Certains membres de l'industrie affirment que le régulateur aura du mal à établir une liste de rationnement cohérente car les chaînes d'approvisionnement manufacturières sont entrelacées et les effets d'entraînement difficiles à prévoir.

DES SEUILS DE DOULEUR PLUS ÉLEVÉS

Pour tenter de prendre le contrôle de la situation, les propositions de la Fédération des industries allemandes (BDI), qui seront exposées au régulateur du réseau allemand début juin, soutiennent l'idée d'un système de type enchères.

L'État rembourserait les entreprises si elles réduisent leur consommation de gaz en arrêtant la production temporairement ou à plus long terme, ce qui laisserait plus d'argent aux secteurs critiques, a déclaré une source industrielle proche du dossier, qui a demandé à ne pas être nommée.

Une autre source a déclaré que ce modèle chercherait à distribuer le gaz sur la base du prix. Les détails sont encore en cours d'élaboration.

Les petites et moyennes entreprises allemandes, regroupées sous l'égide du groupe de pression "mittelstand" BVMW, sont toutefois alarmées à l'idée d'utiliser ce système pour faire face au rationnement du gaz.

"Mettre aux enchères les droits d'utilisation du gaz n'est pas juste", a déclaré Hans-Juergen Voelz, économiste en chef du groupe, affirmant qu'un tel système pourrait fermer les entreprises de taille moyenne.
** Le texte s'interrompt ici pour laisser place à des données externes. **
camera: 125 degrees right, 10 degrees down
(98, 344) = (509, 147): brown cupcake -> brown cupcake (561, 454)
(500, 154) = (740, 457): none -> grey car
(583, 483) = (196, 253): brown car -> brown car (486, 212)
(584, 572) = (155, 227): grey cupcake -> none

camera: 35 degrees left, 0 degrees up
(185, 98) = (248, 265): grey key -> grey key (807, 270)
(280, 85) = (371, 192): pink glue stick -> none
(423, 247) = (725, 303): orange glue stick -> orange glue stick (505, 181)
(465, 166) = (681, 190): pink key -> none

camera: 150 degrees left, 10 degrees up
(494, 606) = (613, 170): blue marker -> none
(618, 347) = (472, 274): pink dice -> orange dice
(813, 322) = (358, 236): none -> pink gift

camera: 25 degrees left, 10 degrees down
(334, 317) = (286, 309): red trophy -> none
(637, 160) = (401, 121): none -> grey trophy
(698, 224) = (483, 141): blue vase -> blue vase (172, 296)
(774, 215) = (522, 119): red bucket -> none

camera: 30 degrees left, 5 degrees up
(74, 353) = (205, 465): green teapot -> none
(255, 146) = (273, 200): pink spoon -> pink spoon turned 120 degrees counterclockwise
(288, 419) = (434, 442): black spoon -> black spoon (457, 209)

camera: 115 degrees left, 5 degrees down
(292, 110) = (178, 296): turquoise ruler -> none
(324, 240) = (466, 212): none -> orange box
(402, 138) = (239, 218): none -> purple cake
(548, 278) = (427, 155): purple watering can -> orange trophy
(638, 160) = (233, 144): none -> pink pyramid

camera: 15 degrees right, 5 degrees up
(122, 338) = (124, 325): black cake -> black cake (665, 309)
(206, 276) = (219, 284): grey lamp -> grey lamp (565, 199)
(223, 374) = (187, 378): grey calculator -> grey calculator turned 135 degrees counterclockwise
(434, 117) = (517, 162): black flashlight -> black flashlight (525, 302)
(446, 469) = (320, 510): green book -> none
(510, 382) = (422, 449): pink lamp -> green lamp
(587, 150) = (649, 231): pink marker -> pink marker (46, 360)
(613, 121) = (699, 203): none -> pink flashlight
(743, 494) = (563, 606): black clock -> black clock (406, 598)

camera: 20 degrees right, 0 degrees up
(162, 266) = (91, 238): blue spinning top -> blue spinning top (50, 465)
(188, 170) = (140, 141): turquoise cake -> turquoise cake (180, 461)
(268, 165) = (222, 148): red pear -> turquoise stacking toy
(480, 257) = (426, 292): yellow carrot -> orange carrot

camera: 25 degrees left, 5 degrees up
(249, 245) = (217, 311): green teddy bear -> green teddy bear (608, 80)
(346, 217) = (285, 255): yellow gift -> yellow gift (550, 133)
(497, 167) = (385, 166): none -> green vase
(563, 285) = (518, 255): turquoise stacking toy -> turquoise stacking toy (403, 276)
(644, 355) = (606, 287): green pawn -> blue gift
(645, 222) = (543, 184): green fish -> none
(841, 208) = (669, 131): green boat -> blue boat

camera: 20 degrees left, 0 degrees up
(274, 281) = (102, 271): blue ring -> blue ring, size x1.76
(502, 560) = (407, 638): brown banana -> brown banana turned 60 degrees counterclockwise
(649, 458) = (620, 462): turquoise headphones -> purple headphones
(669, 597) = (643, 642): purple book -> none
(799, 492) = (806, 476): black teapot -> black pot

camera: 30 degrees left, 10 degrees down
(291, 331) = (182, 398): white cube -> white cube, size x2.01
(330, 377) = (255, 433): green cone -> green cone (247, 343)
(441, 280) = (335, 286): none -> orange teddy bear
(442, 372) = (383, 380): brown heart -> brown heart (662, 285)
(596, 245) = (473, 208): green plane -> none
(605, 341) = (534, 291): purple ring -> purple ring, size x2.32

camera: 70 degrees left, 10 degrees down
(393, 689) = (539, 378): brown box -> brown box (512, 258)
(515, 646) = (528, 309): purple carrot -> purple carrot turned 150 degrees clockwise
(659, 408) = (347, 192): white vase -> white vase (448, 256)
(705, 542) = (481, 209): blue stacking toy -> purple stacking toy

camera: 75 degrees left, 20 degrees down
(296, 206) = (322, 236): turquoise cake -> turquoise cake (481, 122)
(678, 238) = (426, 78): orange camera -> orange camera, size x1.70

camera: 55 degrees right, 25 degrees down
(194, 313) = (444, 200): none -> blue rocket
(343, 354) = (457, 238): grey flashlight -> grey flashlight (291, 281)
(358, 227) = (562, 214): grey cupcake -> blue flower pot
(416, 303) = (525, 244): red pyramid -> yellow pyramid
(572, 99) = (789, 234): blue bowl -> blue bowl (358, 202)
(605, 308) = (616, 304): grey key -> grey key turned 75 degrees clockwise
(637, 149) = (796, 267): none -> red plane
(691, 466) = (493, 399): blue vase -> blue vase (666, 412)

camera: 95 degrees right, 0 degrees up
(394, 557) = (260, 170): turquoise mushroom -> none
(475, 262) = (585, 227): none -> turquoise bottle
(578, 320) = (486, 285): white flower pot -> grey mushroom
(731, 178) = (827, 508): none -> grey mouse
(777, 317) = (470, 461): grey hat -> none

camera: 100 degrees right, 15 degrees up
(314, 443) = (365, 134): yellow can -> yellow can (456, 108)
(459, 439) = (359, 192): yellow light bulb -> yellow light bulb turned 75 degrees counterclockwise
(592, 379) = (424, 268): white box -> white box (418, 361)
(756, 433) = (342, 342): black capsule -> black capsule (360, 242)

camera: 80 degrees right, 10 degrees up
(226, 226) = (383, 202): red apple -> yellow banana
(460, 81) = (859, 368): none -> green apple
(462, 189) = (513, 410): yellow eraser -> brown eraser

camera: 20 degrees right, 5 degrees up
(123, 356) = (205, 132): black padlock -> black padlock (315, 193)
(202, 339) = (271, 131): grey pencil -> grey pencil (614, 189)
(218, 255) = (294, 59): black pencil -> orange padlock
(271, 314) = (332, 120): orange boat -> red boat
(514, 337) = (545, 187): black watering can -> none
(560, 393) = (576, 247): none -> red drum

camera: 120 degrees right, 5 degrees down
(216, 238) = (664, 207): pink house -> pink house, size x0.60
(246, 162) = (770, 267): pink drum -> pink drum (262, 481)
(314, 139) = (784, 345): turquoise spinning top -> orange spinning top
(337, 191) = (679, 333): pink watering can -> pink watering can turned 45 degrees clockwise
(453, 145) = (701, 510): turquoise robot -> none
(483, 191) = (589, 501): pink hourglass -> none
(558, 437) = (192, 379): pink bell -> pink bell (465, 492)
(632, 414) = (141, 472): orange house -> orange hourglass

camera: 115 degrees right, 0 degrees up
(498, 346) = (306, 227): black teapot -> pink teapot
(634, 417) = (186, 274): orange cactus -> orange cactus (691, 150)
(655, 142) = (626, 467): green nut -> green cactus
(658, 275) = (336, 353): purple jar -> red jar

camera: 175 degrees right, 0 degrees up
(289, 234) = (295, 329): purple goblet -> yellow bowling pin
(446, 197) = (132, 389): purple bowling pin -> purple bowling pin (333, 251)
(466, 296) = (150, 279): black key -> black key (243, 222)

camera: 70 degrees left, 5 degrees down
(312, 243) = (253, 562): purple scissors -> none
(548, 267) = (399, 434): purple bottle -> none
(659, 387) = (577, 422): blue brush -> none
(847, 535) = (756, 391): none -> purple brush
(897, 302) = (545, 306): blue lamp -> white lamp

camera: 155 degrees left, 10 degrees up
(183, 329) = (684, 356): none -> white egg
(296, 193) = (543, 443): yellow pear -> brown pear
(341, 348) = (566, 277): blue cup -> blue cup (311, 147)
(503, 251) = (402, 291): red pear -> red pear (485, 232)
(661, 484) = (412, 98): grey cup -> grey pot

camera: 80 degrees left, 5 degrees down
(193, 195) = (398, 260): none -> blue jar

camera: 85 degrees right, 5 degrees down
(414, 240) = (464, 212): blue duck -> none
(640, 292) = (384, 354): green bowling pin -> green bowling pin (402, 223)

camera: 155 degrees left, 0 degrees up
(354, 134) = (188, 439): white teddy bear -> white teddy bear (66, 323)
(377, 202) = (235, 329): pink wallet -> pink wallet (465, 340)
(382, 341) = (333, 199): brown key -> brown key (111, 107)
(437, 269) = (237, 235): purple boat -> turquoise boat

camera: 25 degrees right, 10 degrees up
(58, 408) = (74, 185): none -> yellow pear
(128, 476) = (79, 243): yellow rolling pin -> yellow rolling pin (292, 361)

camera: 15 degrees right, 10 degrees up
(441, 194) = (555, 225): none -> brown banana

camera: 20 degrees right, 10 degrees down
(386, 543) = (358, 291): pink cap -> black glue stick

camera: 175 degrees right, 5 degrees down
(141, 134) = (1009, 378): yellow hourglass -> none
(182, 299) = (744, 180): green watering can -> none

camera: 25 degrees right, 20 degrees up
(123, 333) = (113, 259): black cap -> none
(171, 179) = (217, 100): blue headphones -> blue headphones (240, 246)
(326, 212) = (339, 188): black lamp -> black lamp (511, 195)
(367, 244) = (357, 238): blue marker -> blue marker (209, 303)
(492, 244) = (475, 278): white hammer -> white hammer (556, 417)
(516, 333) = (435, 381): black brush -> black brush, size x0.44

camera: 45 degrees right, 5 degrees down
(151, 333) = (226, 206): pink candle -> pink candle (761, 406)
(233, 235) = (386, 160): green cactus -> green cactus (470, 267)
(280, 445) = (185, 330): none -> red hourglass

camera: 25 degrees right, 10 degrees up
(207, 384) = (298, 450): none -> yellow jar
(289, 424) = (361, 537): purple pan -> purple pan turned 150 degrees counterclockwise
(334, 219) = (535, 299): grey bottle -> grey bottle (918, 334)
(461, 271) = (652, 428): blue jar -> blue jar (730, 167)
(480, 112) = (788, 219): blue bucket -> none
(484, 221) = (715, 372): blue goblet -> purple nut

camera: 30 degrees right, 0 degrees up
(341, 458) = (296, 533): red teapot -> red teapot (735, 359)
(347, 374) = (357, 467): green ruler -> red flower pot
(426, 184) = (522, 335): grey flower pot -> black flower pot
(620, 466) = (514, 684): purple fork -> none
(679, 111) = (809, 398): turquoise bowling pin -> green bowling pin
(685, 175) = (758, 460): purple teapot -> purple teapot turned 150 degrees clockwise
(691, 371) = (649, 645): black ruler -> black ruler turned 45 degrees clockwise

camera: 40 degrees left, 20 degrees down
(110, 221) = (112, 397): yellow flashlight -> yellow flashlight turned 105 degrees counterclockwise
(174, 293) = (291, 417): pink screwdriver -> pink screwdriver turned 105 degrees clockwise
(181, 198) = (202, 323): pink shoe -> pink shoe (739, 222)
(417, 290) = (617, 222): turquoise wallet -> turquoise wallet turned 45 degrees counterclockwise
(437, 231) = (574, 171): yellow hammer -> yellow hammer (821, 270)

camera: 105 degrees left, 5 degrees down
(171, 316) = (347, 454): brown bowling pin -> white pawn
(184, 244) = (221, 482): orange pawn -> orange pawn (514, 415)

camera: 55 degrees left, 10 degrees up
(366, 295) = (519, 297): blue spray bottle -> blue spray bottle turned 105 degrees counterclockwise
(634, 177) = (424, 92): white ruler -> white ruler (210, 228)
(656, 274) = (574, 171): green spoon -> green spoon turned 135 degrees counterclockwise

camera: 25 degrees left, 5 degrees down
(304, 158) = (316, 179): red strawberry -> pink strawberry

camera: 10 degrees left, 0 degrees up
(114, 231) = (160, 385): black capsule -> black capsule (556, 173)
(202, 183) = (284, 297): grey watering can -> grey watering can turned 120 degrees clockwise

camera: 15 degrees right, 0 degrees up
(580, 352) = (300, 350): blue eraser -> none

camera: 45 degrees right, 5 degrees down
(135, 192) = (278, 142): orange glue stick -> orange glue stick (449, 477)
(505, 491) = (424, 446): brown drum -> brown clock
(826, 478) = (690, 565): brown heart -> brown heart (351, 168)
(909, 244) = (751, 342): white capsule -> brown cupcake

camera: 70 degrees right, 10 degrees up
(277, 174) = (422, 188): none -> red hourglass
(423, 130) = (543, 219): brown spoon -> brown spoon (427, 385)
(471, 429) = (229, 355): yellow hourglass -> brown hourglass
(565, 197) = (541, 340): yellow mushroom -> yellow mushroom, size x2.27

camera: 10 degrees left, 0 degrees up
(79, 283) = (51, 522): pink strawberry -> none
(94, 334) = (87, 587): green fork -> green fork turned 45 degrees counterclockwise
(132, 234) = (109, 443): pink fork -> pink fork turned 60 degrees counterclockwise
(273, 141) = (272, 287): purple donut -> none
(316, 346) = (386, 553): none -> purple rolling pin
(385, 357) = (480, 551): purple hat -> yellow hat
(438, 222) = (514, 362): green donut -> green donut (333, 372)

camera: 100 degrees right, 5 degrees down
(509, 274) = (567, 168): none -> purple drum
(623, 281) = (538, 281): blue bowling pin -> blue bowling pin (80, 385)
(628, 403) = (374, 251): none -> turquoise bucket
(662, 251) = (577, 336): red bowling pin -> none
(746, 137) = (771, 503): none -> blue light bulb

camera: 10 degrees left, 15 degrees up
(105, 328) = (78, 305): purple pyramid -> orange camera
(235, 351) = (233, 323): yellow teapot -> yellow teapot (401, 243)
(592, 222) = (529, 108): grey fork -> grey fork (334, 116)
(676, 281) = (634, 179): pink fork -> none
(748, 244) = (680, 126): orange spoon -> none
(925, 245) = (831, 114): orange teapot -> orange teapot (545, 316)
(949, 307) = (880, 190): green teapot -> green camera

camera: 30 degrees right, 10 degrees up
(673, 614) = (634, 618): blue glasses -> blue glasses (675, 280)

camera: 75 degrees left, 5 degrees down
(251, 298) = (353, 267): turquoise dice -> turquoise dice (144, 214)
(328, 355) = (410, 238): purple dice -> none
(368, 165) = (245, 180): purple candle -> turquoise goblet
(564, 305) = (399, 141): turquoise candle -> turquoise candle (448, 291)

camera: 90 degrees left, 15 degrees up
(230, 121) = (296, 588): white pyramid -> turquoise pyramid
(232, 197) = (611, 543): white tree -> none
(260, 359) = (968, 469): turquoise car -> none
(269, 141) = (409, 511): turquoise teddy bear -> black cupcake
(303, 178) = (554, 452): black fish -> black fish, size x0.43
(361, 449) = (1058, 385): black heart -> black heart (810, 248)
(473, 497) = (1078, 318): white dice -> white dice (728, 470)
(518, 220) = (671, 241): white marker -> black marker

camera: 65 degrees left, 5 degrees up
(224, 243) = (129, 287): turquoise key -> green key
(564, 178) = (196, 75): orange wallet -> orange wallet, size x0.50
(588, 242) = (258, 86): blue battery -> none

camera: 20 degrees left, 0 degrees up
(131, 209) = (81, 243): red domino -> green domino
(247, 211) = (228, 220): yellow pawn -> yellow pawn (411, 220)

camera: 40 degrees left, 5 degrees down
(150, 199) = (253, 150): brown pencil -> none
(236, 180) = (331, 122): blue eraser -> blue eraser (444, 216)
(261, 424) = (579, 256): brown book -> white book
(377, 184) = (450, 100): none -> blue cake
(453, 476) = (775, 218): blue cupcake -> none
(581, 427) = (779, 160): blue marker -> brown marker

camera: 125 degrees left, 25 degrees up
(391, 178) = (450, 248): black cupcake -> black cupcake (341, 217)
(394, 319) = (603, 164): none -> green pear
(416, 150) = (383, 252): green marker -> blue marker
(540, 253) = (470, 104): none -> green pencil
"Les grandes entreprises financièrement solides ont un seuil de douleur beaucoup plus élevé dans de telles enchères qu'une entreprise mittelstand."

Le chef du régulateur du réseau, M. Mueller, a déclaré la semaine dernière que les enchères pour le rationnement du gaz pourraient avoir du sens.

L'Allemagne dispose déjà d'un tel système pour tenter de sevrer le pays du charbon.

Les services publics font des offres pour les paiements compensatoires qu'ils recevront en échange de l'arrêt des centrales électriques au charbon.

Les entreprises prêtes à accepter le prix le plus bas en échange de la fermeture se qualifient pour l'aide de l'État, laissant les grandes centrales électriques, dont les enjeux sont plus importants, en activité.